Le parole di Maria Falcone dall’albero in via Notarbartolo, a Palermo, dedicato alla memoria del fratello, giudice antimafia assassinato 30 anni fa

Continuano le commemorazioni per i 30 anni della strage di Capaci, in cui perse la vita il magistrato Giovanni Falcone, insieme alla moglie Francesca Morvillo e agli agenti della scorta Vito Schifani, Rocco Dicillo e Antonio Montinaro (leggi qui).

Queste le parole di Maria Falcone dal palco accanto all’albero in via Notarbartolo dedicato alla memoria del fratello: «Quest’albero è diventato un monumento nazionale e un simbolo di rinascita: ci ha permesso di andare avanti e mettere in carcere tutti i latitanti. Tutti tranne uno: Matteo Messina Denaro. Appena lo prenderemo vi aspetto tutti nuovamente qui per gioire insieme. La mafia si vince con la cultura e con la coesione – ha aggiunto Maria Falcone – 30 anni fa eravamo in ginocchio e col cuore spezzato, dopo abbiamo rialzato la testa e siamo scesi con cortei e striscioni. Grazie per essere qui oggi e di esserci stati dal 1992 a ora».

Davanti all’albero si è radunata una folla di centinaia di persone.

§ ESTRATTI DEI DATI:
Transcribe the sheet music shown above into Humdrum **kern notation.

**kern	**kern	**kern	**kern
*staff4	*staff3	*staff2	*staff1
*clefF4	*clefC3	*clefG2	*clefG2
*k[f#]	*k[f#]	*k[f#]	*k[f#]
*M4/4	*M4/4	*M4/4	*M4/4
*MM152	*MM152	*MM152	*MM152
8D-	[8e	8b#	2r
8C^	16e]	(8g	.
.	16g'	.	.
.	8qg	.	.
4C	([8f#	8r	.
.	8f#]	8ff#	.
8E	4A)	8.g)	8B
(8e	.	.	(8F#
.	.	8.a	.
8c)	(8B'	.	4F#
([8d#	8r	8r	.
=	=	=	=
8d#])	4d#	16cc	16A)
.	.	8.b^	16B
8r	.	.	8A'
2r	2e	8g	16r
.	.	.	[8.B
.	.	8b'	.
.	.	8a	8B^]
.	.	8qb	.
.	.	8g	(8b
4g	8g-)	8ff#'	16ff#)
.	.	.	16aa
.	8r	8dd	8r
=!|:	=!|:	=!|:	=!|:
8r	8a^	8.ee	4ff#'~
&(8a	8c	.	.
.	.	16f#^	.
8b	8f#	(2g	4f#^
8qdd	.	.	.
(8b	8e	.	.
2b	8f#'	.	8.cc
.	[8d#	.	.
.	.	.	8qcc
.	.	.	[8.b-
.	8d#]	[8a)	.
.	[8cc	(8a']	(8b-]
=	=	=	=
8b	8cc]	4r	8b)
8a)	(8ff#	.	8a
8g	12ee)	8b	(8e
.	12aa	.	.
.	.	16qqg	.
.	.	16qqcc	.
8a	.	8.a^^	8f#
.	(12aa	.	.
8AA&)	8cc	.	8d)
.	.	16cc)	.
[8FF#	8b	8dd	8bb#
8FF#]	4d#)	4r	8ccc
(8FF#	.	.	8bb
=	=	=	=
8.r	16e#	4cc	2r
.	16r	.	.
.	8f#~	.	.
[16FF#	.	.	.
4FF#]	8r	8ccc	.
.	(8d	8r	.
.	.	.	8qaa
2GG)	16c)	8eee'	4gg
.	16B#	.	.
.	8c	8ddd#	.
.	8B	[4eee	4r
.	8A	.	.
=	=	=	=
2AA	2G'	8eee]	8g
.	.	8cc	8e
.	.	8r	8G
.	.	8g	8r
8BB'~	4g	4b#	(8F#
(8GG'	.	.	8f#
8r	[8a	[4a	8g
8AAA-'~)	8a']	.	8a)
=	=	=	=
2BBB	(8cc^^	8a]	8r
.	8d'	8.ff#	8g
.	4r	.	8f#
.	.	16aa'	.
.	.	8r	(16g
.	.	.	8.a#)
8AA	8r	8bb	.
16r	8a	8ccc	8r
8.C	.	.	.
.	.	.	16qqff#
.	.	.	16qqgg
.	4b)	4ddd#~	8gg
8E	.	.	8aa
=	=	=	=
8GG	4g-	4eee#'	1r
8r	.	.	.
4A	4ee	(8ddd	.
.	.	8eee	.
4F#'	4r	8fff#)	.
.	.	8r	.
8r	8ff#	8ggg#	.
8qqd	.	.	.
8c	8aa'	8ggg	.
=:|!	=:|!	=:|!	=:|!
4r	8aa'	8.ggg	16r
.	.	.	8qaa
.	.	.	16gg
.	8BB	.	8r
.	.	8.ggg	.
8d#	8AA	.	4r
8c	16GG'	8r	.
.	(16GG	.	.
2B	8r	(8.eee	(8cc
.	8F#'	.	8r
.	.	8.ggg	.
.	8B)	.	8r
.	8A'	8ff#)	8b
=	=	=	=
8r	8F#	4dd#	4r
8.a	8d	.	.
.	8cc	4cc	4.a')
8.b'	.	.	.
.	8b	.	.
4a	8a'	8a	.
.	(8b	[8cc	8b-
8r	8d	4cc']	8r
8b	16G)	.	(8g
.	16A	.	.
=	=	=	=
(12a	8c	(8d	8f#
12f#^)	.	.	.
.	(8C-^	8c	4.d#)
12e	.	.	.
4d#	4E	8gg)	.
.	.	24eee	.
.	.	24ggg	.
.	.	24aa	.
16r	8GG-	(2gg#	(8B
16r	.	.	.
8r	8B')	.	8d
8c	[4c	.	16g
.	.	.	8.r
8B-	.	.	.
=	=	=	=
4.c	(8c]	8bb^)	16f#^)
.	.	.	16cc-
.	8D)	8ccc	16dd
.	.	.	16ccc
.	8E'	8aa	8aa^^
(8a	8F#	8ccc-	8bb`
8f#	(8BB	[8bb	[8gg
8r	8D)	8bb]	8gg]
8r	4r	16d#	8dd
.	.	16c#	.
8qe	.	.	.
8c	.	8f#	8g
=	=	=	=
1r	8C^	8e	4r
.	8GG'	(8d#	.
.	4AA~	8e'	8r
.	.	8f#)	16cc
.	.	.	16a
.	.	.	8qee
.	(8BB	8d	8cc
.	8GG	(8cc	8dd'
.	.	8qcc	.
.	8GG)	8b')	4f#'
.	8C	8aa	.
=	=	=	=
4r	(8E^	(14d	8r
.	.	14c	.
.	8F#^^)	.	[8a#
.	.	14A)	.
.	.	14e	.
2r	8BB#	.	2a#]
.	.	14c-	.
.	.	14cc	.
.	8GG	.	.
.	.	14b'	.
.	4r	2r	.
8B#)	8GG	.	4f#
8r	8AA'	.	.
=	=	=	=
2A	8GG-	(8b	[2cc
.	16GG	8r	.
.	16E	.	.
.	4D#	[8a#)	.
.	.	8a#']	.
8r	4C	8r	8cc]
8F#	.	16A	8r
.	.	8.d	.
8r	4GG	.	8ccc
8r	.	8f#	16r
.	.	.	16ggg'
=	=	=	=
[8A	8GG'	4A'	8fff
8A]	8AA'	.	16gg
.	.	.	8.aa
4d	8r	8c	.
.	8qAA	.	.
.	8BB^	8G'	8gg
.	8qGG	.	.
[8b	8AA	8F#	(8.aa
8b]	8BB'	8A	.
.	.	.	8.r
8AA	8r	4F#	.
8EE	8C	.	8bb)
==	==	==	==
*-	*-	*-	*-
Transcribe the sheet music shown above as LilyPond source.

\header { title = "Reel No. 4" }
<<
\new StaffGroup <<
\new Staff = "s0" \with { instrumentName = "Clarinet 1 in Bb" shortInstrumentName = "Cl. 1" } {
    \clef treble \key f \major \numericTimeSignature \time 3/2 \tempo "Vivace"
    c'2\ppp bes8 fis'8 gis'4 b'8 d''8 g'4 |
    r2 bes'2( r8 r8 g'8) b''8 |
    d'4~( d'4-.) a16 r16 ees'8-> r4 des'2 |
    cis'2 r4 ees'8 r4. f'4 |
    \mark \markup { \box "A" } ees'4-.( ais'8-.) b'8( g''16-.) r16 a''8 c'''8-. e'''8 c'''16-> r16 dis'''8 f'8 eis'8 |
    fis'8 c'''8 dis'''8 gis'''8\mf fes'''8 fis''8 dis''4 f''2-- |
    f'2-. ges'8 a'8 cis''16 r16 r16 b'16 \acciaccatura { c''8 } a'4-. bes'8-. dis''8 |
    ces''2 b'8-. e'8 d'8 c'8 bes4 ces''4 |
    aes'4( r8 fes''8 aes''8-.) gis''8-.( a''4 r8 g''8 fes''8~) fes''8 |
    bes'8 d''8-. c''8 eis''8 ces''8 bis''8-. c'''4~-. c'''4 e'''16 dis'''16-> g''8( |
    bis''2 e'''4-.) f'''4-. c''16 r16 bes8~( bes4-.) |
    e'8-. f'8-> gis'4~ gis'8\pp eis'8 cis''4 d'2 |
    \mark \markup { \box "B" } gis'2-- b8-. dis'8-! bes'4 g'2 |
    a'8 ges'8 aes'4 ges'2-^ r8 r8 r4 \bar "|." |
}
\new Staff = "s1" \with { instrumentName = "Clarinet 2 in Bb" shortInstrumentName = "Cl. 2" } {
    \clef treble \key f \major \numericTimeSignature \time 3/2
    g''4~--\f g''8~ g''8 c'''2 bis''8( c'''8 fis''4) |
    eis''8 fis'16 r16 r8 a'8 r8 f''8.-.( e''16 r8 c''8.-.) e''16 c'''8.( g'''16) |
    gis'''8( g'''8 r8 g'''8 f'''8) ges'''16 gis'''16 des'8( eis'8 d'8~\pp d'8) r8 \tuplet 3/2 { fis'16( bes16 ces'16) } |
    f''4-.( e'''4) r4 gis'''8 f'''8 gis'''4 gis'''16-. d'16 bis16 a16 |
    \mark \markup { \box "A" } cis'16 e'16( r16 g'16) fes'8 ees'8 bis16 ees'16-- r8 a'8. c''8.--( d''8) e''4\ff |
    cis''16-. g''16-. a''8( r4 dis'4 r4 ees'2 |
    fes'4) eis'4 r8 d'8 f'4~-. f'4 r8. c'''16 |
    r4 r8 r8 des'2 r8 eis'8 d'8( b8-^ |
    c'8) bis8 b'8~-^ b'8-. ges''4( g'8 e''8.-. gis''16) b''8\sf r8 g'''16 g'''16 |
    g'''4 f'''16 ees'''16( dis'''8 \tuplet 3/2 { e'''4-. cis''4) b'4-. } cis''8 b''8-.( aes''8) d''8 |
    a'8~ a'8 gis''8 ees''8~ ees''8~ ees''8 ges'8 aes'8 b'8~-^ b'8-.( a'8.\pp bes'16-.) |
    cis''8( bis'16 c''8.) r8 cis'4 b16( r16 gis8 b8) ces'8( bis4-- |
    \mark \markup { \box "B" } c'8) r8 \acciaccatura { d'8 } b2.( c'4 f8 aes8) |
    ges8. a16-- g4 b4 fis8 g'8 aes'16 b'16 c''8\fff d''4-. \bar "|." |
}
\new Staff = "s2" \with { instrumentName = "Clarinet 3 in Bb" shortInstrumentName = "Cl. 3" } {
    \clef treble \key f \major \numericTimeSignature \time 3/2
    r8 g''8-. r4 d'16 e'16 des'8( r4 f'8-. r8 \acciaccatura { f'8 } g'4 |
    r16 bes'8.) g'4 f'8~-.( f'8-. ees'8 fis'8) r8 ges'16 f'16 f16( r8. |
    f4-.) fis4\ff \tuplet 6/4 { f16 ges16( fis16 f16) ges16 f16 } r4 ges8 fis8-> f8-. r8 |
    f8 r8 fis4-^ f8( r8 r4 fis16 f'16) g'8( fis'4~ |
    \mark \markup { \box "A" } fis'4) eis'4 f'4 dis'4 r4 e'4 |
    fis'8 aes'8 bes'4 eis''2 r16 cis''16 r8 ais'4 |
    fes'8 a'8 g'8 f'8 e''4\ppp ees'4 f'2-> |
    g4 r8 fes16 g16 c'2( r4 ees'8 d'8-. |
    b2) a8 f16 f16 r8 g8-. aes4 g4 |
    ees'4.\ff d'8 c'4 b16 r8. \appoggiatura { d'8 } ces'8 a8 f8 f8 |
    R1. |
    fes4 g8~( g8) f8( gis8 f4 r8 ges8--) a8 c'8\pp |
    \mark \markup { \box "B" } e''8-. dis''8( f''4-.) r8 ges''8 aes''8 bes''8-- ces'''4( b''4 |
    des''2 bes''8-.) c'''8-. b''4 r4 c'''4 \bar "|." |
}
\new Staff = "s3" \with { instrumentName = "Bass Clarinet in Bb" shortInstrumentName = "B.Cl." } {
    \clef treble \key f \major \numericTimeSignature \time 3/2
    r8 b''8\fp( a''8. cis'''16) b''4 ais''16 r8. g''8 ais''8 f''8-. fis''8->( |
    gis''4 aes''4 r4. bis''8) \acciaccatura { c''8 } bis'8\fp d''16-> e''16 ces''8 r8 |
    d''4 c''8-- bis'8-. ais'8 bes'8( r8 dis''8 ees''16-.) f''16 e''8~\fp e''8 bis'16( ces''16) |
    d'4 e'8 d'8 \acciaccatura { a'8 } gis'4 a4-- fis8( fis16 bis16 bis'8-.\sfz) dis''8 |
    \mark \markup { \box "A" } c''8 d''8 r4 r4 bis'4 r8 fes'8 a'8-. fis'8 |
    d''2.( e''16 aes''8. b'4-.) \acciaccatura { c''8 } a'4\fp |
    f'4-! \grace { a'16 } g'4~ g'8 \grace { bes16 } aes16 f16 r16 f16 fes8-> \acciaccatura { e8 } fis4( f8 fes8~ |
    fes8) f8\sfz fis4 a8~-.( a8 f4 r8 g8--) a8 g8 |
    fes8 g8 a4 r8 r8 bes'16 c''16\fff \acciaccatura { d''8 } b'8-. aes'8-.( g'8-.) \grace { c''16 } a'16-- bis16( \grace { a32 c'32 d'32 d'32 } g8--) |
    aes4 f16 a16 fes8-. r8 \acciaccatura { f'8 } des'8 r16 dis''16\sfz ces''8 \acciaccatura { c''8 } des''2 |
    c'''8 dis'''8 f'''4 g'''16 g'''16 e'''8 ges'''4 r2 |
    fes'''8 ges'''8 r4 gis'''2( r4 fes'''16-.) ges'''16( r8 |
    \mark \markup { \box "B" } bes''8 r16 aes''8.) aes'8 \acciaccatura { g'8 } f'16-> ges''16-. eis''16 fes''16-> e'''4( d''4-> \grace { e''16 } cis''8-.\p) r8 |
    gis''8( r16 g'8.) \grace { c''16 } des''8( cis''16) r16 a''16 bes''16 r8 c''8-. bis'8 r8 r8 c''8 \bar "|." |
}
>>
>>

§ CONSEGNA:
Rispondi in breve sul brano dedicato alla commemorazione di Giovanni Falcone.
(a) In quale via e in quale città si trova l'albero dedicato alla memoria del giudice?
(b) Quali agenti della scorta morirono nella strage di Capaci?
(c) Quante persone si sono radunate davanti all'albero?

§ SOLUZIONE:
(a) In via Notarbartolo, a Palermo.
(b) Vito Schifani, Rocco Dicillo e Antonio Montinaro.
(c) Centinaia di persone.